| Task directions |
Throughout the material below, count the lines that include the string "queue", then report only the resulting number.
Provided records START
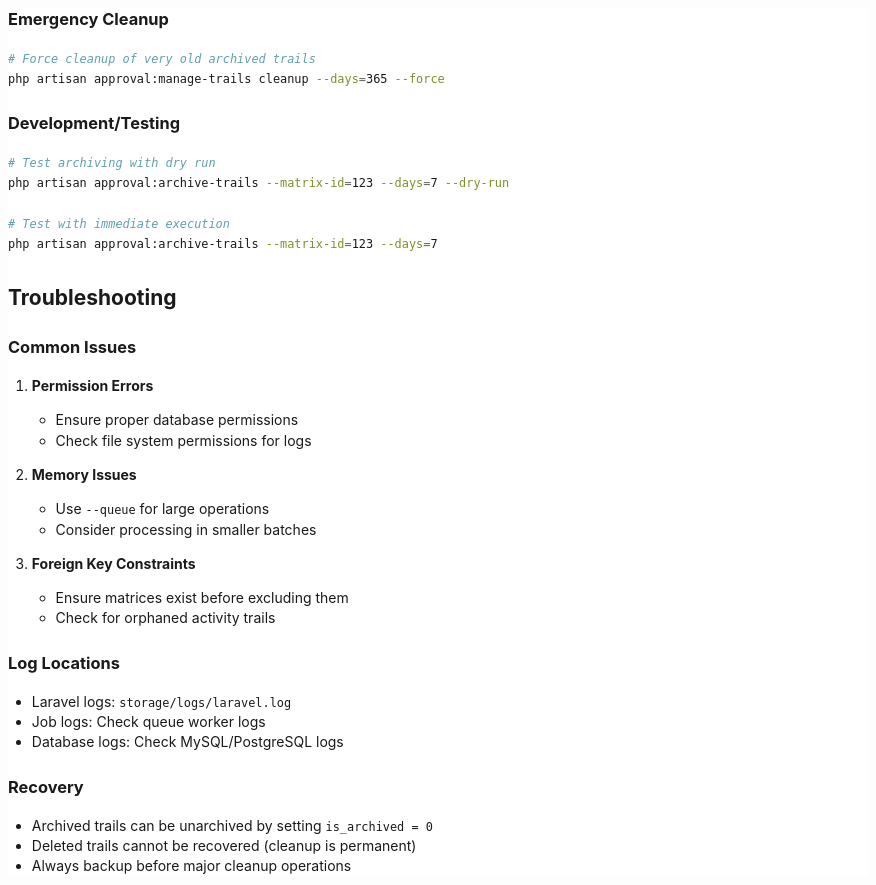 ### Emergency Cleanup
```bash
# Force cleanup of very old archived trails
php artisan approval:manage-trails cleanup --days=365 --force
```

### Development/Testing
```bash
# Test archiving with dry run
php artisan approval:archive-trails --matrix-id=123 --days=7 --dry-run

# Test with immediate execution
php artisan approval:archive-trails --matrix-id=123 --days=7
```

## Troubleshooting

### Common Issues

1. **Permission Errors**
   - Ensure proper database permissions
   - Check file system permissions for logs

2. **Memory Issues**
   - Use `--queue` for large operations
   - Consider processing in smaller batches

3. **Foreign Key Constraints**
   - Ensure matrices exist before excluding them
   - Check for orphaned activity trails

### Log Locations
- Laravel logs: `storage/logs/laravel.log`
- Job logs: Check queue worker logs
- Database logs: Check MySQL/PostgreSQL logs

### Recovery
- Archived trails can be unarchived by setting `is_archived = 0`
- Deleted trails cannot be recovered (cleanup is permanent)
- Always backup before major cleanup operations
Provided records END
| Response area |
2